(Beginning of RECORD EXCERPTS)

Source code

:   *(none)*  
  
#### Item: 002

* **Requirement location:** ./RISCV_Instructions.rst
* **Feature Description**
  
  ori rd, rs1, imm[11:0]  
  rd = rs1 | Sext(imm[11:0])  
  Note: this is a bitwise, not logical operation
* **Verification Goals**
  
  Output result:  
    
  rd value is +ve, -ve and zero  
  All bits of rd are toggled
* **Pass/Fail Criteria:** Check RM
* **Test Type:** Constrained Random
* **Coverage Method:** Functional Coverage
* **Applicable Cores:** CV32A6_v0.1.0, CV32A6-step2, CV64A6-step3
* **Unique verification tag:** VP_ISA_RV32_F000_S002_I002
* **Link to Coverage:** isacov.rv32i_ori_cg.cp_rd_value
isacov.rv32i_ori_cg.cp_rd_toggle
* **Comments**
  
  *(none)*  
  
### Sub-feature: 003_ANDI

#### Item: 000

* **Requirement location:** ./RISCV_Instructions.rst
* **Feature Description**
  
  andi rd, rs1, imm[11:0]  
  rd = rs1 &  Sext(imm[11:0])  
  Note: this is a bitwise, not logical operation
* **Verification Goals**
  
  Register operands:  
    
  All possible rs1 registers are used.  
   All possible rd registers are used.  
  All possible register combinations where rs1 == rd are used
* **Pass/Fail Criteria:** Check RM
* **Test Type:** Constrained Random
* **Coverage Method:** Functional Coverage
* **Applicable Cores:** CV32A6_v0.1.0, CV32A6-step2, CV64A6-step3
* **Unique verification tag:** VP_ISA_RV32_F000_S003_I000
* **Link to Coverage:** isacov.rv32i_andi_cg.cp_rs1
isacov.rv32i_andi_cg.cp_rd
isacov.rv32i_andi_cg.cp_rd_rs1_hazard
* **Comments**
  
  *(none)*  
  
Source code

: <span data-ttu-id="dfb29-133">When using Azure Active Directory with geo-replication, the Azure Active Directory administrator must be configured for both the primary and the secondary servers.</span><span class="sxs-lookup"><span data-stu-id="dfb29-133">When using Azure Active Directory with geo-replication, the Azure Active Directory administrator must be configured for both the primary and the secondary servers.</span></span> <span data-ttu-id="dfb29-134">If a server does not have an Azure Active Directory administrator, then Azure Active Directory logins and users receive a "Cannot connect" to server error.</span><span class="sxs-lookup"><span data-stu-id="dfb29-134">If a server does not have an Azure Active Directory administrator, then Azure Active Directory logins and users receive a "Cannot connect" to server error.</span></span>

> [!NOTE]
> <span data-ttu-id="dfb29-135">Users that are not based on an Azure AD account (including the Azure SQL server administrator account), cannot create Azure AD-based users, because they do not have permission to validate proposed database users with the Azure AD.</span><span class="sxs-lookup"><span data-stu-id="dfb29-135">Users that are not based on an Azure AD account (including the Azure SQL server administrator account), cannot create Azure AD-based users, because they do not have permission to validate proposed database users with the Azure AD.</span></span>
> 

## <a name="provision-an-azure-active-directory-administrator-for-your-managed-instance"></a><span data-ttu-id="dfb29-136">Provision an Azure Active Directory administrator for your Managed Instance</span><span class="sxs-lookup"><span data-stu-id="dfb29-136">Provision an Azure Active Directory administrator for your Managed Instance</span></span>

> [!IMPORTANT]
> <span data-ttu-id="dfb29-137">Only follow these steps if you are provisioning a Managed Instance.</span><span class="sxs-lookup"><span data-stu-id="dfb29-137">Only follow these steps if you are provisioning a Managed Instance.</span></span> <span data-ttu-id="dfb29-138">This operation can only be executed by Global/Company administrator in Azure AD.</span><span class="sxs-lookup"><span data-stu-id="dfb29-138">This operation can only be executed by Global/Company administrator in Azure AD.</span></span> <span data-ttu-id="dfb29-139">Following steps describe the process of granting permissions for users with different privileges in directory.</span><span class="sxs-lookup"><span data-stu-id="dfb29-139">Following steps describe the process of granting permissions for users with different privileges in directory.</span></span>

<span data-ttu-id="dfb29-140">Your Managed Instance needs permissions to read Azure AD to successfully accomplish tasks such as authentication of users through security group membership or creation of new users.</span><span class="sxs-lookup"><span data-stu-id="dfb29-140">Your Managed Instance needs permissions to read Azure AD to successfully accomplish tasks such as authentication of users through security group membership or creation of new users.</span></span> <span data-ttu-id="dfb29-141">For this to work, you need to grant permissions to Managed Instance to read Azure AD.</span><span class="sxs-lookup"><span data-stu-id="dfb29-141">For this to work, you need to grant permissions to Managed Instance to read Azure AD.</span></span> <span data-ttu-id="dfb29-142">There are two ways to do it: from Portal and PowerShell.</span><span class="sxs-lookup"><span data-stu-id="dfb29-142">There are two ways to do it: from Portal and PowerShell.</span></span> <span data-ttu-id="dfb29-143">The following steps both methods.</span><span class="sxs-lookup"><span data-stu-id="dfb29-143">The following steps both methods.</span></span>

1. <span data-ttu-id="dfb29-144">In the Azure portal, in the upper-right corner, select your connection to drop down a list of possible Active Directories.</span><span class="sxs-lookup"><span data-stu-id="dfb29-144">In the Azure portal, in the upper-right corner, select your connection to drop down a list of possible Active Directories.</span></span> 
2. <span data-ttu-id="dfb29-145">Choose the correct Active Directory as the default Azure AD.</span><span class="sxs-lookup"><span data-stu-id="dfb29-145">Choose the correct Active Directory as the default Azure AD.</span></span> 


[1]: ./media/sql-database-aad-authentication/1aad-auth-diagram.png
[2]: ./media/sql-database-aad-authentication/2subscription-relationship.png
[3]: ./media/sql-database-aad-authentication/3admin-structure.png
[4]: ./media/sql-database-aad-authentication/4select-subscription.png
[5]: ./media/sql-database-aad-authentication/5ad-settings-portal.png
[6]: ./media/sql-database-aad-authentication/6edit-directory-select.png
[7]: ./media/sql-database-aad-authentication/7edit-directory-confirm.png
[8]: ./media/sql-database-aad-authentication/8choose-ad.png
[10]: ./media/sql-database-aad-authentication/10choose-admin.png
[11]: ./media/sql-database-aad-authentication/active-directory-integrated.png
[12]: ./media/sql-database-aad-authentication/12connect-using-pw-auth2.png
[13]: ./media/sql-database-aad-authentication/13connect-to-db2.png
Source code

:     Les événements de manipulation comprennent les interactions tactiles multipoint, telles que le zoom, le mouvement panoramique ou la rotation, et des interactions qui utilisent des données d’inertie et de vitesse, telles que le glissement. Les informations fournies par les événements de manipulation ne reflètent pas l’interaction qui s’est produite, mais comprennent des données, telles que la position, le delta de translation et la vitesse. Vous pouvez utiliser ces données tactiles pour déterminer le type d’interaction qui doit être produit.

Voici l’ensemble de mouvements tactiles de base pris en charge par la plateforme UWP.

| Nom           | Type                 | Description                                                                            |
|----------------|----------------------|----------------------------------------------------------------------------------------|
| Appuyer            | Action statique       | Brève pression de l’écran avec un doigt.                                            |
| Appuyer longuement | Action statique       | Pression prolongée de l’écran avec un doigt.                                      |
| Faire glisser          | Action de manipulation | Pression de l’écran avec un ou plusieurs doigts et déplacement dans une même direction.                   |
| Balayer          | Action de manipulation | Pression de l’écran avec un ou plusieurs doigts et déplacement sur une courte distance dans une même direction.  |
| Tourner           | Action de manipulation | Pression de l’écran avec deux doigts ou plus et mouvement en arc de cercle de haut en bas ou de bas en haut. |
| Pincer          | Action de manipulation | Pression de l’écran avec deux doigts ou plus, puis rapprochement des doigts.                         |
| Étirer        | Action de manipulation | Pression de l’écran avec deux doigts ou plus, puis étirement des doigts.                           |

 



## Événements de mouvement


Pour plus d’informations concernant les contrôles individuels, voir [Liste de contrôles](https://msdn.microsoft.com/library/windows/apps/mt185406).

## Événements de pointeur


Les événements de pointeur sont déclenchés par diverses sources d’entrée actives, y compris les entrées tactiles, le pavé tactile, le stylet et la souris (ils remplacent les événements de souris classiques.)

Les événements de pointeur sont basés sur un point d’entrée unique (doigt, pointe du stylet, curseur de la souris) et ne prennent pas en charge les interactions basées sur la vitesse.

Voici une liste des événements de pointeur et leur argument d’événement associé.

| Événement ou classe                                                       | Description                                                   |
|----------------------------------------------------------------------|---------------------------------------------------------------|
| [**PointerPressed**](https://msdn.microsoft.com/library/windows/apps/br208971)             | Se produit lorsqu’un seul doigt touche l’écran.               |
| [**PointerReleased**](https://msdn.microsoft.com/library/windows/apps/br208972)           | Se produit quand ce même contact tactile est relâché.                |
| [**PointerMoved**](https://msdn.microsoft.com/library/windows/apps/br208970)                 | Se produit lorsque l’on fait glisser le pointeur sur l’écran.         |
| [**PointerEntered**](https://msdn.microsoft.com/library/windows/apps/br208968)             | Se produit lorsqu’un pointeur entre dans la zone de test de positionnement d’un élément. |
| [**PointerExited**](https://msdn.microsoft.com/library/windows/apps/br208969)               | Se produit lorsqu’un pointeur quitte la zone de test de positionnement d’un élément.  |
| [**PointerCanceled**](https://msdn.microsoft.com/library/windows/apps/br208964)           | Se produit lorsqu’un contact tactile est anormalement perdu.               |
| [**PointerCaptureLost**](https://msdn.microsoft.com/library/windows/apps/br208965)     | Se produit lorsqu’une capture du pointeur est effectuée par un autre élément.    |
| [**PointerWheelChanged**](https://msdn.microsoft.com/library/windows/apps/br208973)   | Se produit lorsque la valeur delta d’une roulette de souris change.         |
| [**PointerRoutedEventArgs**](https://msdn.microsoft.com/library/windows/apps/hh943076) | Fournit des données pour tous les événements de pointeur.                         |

(End of RECORD EXCERPTS)

## WHAT YOU WILL DO
Scan the lines above for "Se produit quand" and for "Se produit lorsqu’une". Repeat exactly the line holding each of them and every line in between.

## TASK ANSWER
| [**PointerReleased**](https://msdn.microsoft.com/library/windows/apps/br208972)           | Se produit quand ce même contact tactile est relâché.                |
| [**PointerMoved**](https://msdn.microsoft.com/library/windows/apps/br208970)                 | Se produit lorsque l’on fait glisser le pointeur sur l’écran.         |
| [**PointerEntered**](https://msdn.microsoft.com/library/windows/apps/br208968)             | Se produit lorsqu’un pointeur entre dans la zone de test de positionnement d’un élément. |
| [**PointerExited**](https://msdn.microsoft.com/library/windows/apps/br208969)               | Se produit lorsqu’un pointeur quitte la zone de test de positionnement d’un élément.  |
| [**PointerCanceled**](https://msdn.microsoft.com/library/windows/apps/br208964)           | Se produit lorsqu’un contact tactile est anormalement perdu.               |
| [**PointerCaptureLost**](https://msdn.microsoft.com/library/windows/apps/br208965)     | Se produit lorsqu’une capture du pointeur est effectuée par un autre élément.    |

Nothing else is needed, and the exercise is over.